Pesona Wolio-Pulau Buton

Selasa, 24 April 2012

Membangun Optimisme Kebutonan.

By : Hasmina Syarif
Ditengah hingar bingarnya diskusi tentang pembangunan Buton menyongsong masa dapan yang dilakoni beberapa generasi Buton yang sangat antusias dengan semangat yang tinggi dibeberapa group diskusi yang ada di media Facebook, kita banyak menemukan munculnya ide-ide dan pikiran cerdas dari berbagai aspek keilmuan, mulai dari yang berstatus dosen, mahasiswa, aparat pemerintahan, pelajar, bahkan para professional asal Buton yang ada di dalam negeri maupun luar negeri. Eksistensi mereka seakan menggambarakan potensi yang menjanjikan bahwa ketersedian sumberdaya manusia yang dimiliki daerah sebagai potensi kekuatan kolektif dalam menghadapi tantangan pembangunan yang penuh persaingan baik sekarang maupun dimasa yang akan datang. 

Untuk mengatasi permasalahan yang kita hadapi dalam menemukan masa depan daerah yang lebih baik, nurani kita terkadang membisikan sesuatu dan bertanya, apakah pemerintah daerah selaku pemegang kekuasaan yang memiliki otorisasi penuh sebagai pengemban amanat rakyat dan pengambil keputusan yg terkait dengan pembangunan di Bumi Bolimo Karo Somano Lipu itu, memiliki konsep dan arahan yang jelas, diawali pola pikir (mindset) yang tepat, memiliki greget, rasa memiliki (sense of belonging), keperdulian, bahkan merespon pikiran positif yang konstrukif dari manapun datangnnya sebagai masukan yang potensial untuk memaksimalkan target pencapainnya?. Apakah  mereka yg tengah berkuasa dan memperoleh gaji dari jabatannya, justru tengah sibuk memikirkan nasib dirinya dan kelompoknya dengan menghalalkan segala macam cara untuk memperkaya diri dan sibuk mencari pencitraan lalu membuat kalkulasi selanjutnya bagaimana melanggengkan kekuasaan di tengah derita rakyat kita yang berkepanjangan. Bahkan yang lebih menyedihkan lagi, jangan-jangan forum diskusi yang dilakukan anak-anak daerah selama ini,  gaungnya hanya sebatas lingkungan dimana diskusi tersebut dilakukan dan hanya diteriakan ataupun didengarkan oleh orang-orang yang sama.
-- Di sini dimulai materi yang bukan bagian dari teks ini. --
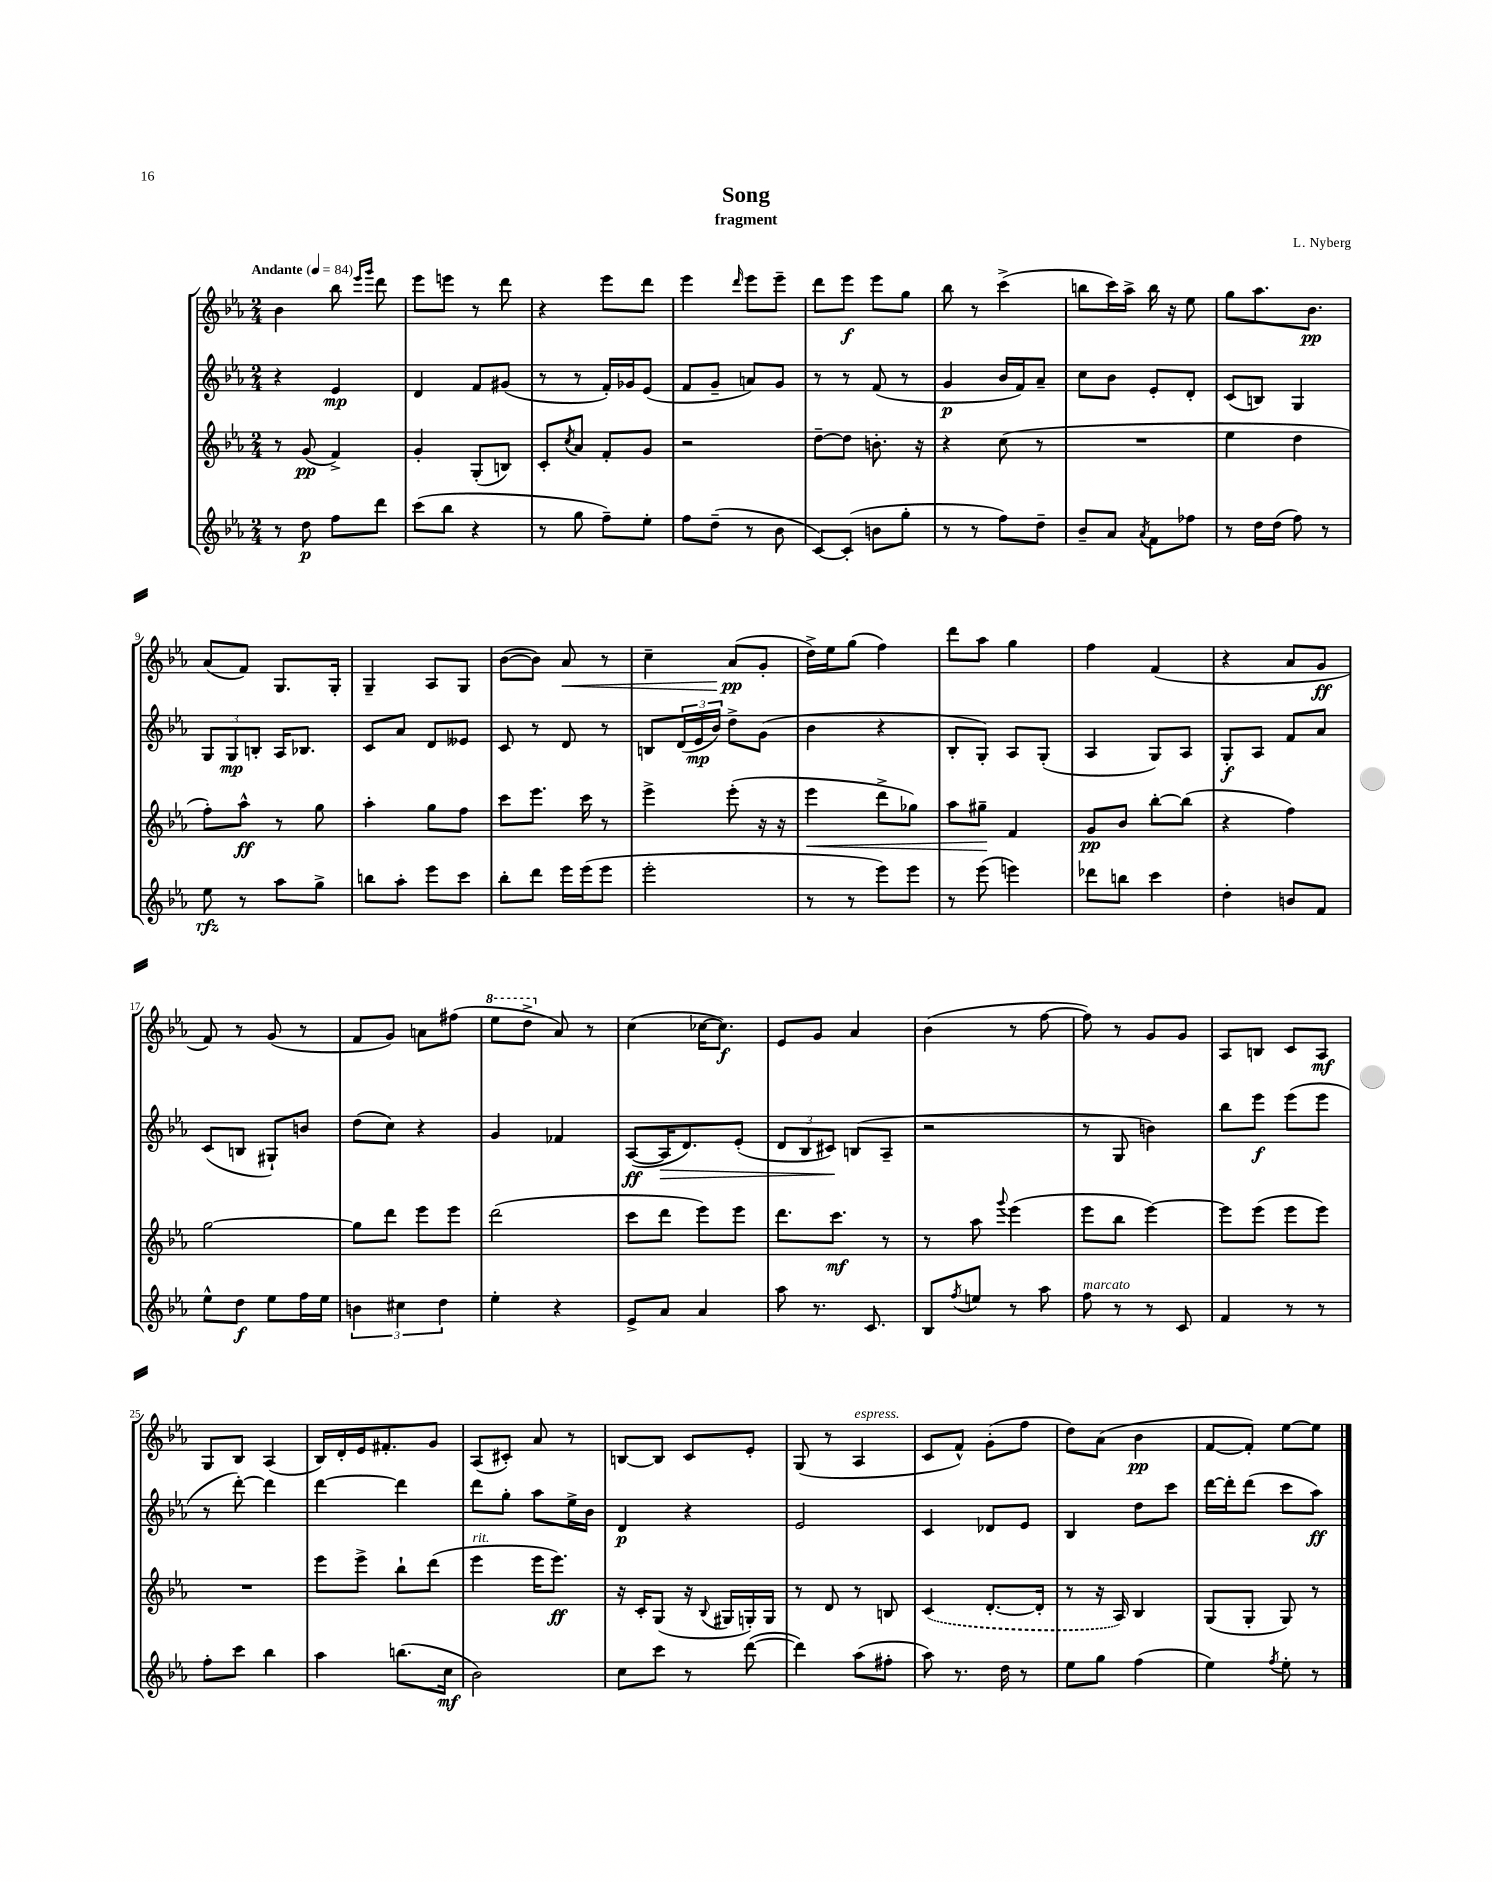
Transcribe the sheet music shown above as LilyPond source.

\header { title = "Song" composer = "L. Nyberg" subtitle = "fragment" }
<<
\new StaffGroup <<
\new Staff = "s0" {
    \clef treble \key ees \major \numericTimeSignature \time 2/4 \tempo "Andante" 4 = 84
    bes'4 bes''8 \grace { ees'''16 g'''16 } d'''8 |
    ees'''8 e'''8 r8 d'''8 |
    r4 ees'''8 d'''8 |
    ees'''4 \grace { d'''16 } ees'''8 ees'''8-- |
    d'''8 ees'''8\f ees'''8 g''8 |
    bes''8 r8 c'''4->( |
    b''8 c'''16) aes''16-> b''16 r16 ees''8 |
    g''8 aes''8. bes'8.\pp |
    aes'8( f'8) g8. g16-. |
    g4-- aes8 g8 |
    bes'8~( bes'8) aes'8\< r8 |
    c''4-- aes'8\pp\!( g'8-. |
    d''16->) ees''16 g''8( f''4) |
    d'''8 aes''8 g''4 |
    f''4 f'4( |
    r4 aes'8 g'8\ff |
    f'8) r8 g'8( r8 |
    f'8 g'8) a'8 fis''8( |
    \ottava #1 ees'''8 d'''8-> \ottava #0 aes'8) r8 |
    c''4( ces''16~ ces''8.\f) |
    ees'8 g'8 aes'4 |
    bes'4( r8 f''8~ |
    f''8) r8 g'8 g'8 |
    aes8 b8 c'8 aes8\mf |
    g8 bes8 aes4( |
    bes16) d'16-. ees'16 fis'8.-. g'8 |
    aes8( cis'8-.) aes'8 r8 |
    b8~ b8 c'8 ees'8-. |
    g8( r8 aes4^\markup { \italic "espress." } |
    c'8 f'8-^) g'8-.( f''8 |
    d''8) aes'8( bes'4\pp |
    f'8~ f'8-.) ees''8~ ees''8 \bar "|." |
}
\new Staff = "s1" {
    \clef treble \key ees \major \numericTimeSignature \time 2/4
    r4 ees'4\mp |
    d'4 f'8 gis'8( |
    r8 r8 f'16-.) ges'16 ees'8( |
    f'8 g'8-- a'8) g'8 |
    r8 r8 f'8( r8 |
    g'4\p bes'16 f'16) aes'8-- |
    c''8 bes'8 ees'8-. d'8-. |
    c'8( b8) g4 |
    \tuplet 3/2 { g8 g8\mp b8-. } aes16 bes8. |
    c'8 aes'8 d'8 eeses'8 |
    c'8 r8 d'8 r8 |
    b8 \tuplet 3/2 { d'16( ees'16\mp bes'16) } d''8-> g'8( |
    bes'4 r4 |
    bes8-. g8-.) aes8 g8-.( |
    aes4 g8) aes8 |
    g8-.\f aes8 f'8 aes'8 |
    c'8( b8 gis8-!) b'8 |
    d''8( c''8) r4 |
    g'4 fes'4 |
    aes8~\ff( aes16\> d'8.) ees'8-.( |
    \tuplet 3/2 { d'8 bes8 cis'8\!) } b8( aes8-- |
    r2 |
    r8 g8 b'4) |
    bes''8 ees'''8\f ees'''8( ees'''8 |
    r8 d'''8~-.) d'''4 |
    d'''4~ d'''4 |
    d'''8 g''8-. aes''8 ees''16-> bes'16 |
    d'4\p r4 |
    ees'2 |
    c'4 des'8 ees'8 |
    bes4 d''8 c'''8 |
    d'''16~ d'''16-. d'''8( c'''8 aes''8\ff) \bar "|." |
}
\new Staff = "s2" {
    \clef treble \key ees \major \numericTimeSignature \time 2/4
    r8 g'8\pp( f'4->) |
    g'4-. g8-.( b8) |
    c'8-. \acciaccatura { c''8 } aes'8 f'8-. g'8 |
    r2 |
    d''8~-- d''8 b'8.-. r16 |
    r4 c''8( r8 |
    R2 |
    ees''4 d''4 |
    f''8-.) aes''8-^\ff r8 g''8 |
    aes''4-. g''8 f''8 |
    c'''8 ees'''8. c'''16 r8 |
    ees'''4-> ees'''8-.( r16 r16 |
    ees'''4\< d'''8-> ges''8) |
    aes''8 gis''8--\! f'4 |
    g'8\pp bes'8 bes''8~-. bes''8( |
    r4 f''4) |
    g''2~ |
    g''8 d'''8 ees'''8 ees'''8 |
    d'''2( |
    c'''8 d'''8 ees'''8) ees'''8 |
    d'''8. c'''8.\mf r8 |
    r8 aes''8 \appoggiatura { g'''8 } ees'''4( |
    ees'''8 bes''8 ees'''4~) |
    ees'''8 ees'''8( ees'''8 ees'''8) |
    R2 |
    ees'''8 ees'''8-> bes''8-! d'''8( |
    ees'''4^\markup { \italic "rit." } ees'''16 ees'''8.\ff) |
    r16 c'16-. g8( r16 \appoggiatura { bes8 } gis16 g16-.) g16 |
    r8 d'8 r8 b8 |
    \once \slurDashed c'4( d'8.~-. d'16-. |
    r8 r16 aes16) bes4 |
    g8( g8-. g8) r8 \bar "|." |
}
\new Staff = "s3" {
    \clef treble \key ees \major \numericTimeSignature \time 2/4
    r8 d''8\p f''8 d'''8 |
    c'''8( bes''8 r4 |
    r8 g''8 f''8--) ees''8-. |
    f''8 d''8--( r8 bes'8 |
    c'8~) c'8-.( b'8 g''8-. |
    r8 r8 f''8) d''8-- |
    bes'8-- aes'8 \acciaccatura { aes'8 } f'8 fes''8 |
    r8 d''16 d''16( f''8) r8 |
    ees''8\rfz r8 aes''8 g''8-> |
    b''8 aes''8-. ees'''8 c'''8 |
    bes''8-. d'''8 ees'''16 ees'''16( ees'''8 |
    ees'''2-. |
    r8 r8 ees'''8) ees'''8 |
    r8 ees'''8( e'''4) |
    des'''8 b''8 c'''4 |
    d''4-. b'8 f'8 |
    ees''8-^ d''8\f ees''8 f''16 ees''16 |
    \tuplet 3/2 { b'4 cis''4 d''4 } |
    ees''4-. r4 |
    ees'8-> aes'8 aes'4 |
    aes''8 r8. c'8. |
    bes8 \acciaccatura { f''8 } e''8 r8 aes''8 |
    f''8^\markup { \italic "marcato" } r8 r8 c'8 |
    f'4 r8 r8 |
    f''8-. c'''8 bes''4 |
    aes''4 b''8.( c''16\mf |
    bes'2) |
    c''8 c'''8 r8 d'''8~( |
    d'''4) aes''8( fis''8-. |
    aes''8) r8. d''16 r8 |
    ees''8 g''8 f''4( |
    ees''4) \acciaccatura { f''8 } ees''8-. r8 \bar "|." |
}
>>
>>
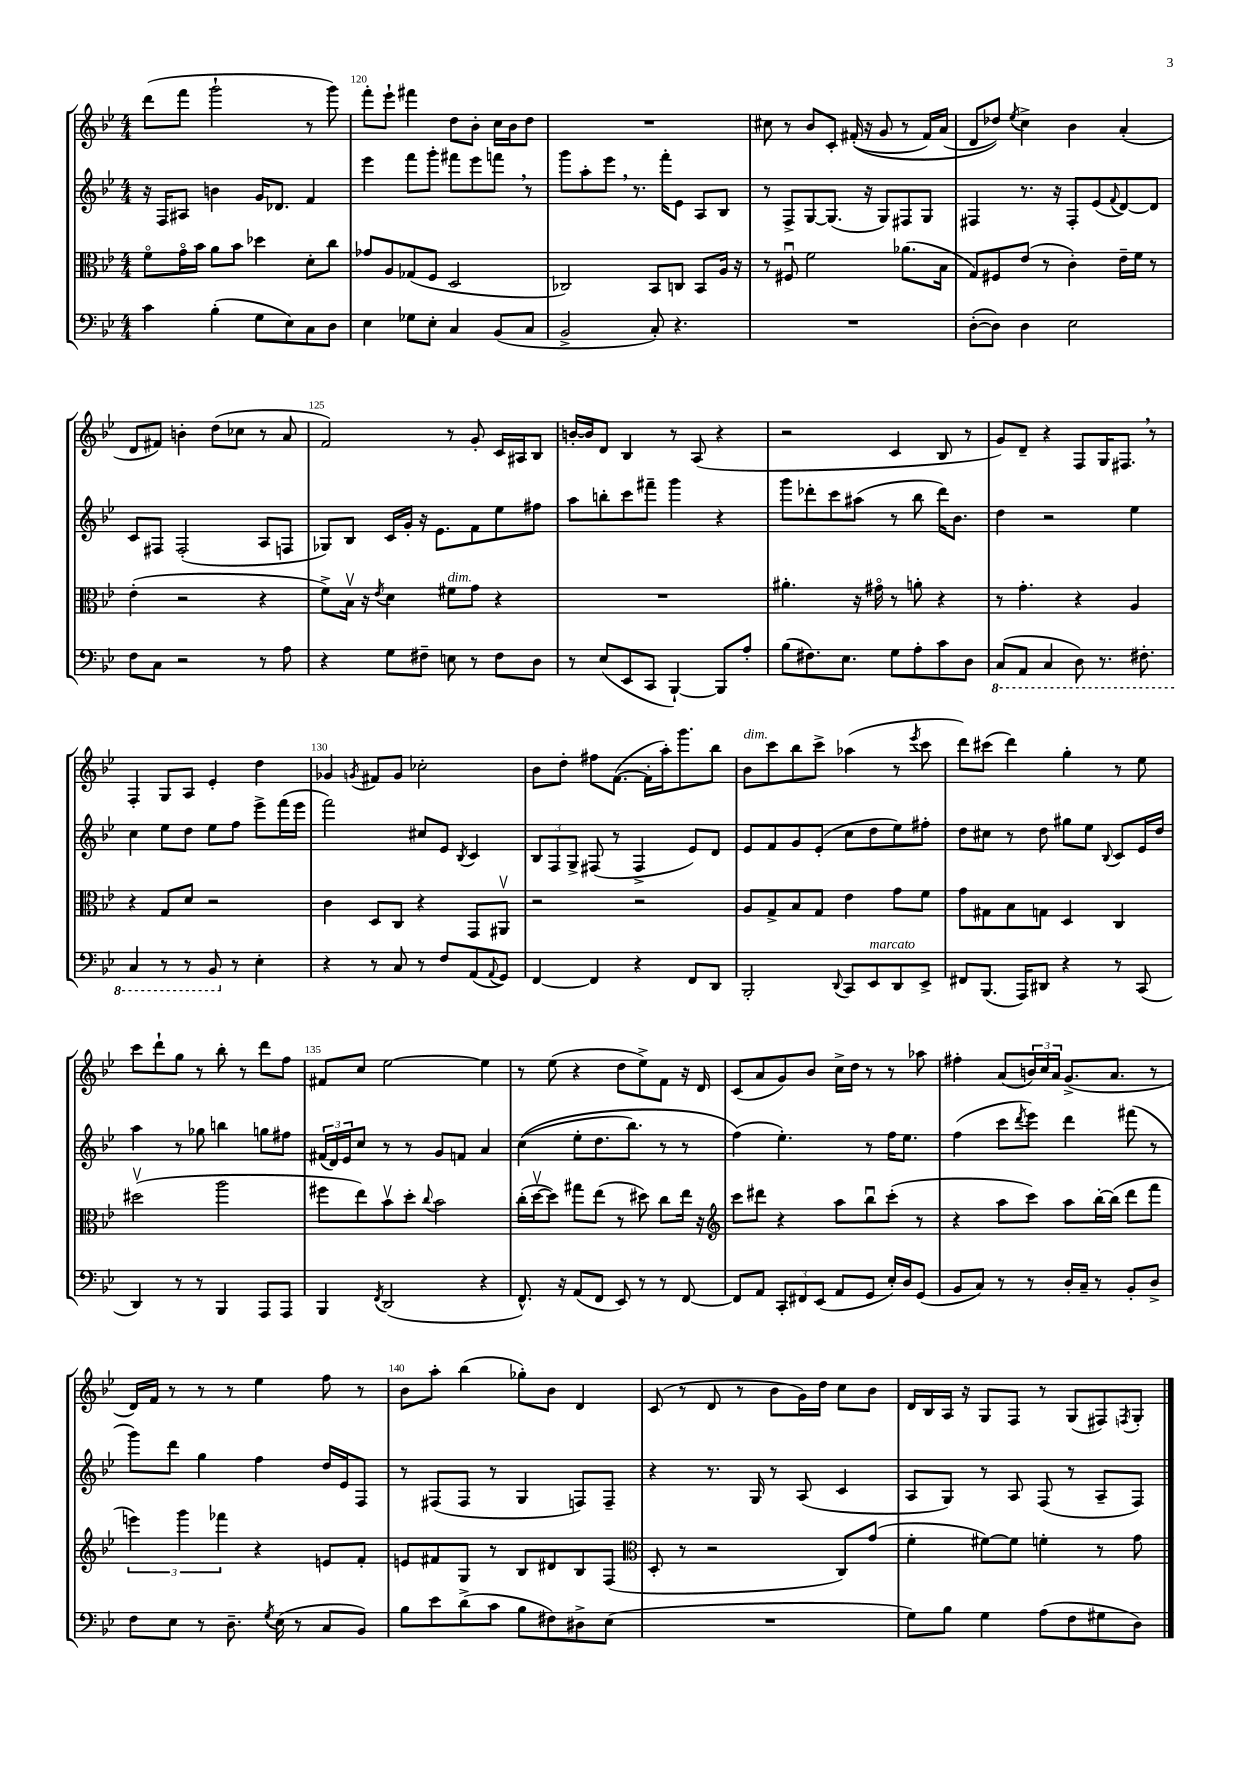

Ketika muncul pemikiran demikian, seharusnya kita segera meralat dan menghibur diri dengan pemikiran positif bahwa berbuat kebaikan sekecil apapun, harus dilandasi keihlasan  tanpa mengharapkan balasan dan pujian. Tidak usah menganggap diri baik dan menjelekan yang lain, menganggap diri lebih pintar dan orang lain bodoh, kalaupun mengeluarkan kritik hendaknya dilakukan dengan santun, tulus dan sampai sasaran dalam konteks falsafah persatuan yang kita miliki yaitu "poromu yinda saangu pogaa yinda kolota".

Kita harus tetap optimis, semoga pikiran-pikiran cerdas yg keluar dari hati kita yang tulus dengan dilandasi nilai-nilai kearifan lokal, dapat menjelma sebagai pilar kekuatan & kepintaran kolektif kedaerahan kita, sembari kita berharap akan berkembang lalu memiliki sayap serta kaki untuk menyapa masyarakat luas, menyebarkan penyadaran kolektif di bumi eks-kerajaan buton yang tercinta. Jika semua kekuatan sosial yang ada mampu membangun sinergi dengan mengedepankan visi-misi dan nilai dan agenda utama daerah sebagai acuan pokok, bukannya dengan semangat saling menjegal dan menjatuhkan maka pemilihan pemimpin kali ini akan merupakan tonggak momentum kebangkitan kebutonan yang berwujud sebuah prestasi dan loncatan dalam aspek politik yang dahsyat.

Kekayaan yang dimilki daerah kita dalam wujud “Endowment” baik modal fisik berupa kekayaan alamnya maupun modal sosial dalam wujud keunggulan nilai leluhur dari Allah Swt, haruslah disyukuri dan disikapi dalam wujud implementasi yang nyata (real), dengan selalu konsisten berada dilintasan “nilai kebutonan” yang berorientasi pada kemakmuran kesejahteraan rakyat dengan identitas yang kebutonan  akan maju dan bermartabat menatap masa depannya kalau langkah awal (start-up) pola pikir dan pemahaman kita, diawali dengan mencangkokkan pendekatan nilai filosofi yang kita miliki seperti Pekalapepo Karota Sebelumna Tapekalepe Lipu(Memperbaiki diri sebelum memperbaiki Kampung ) sebagai prinsip nilai-nilai kearifan local yang seharusnya di junjung tinggi.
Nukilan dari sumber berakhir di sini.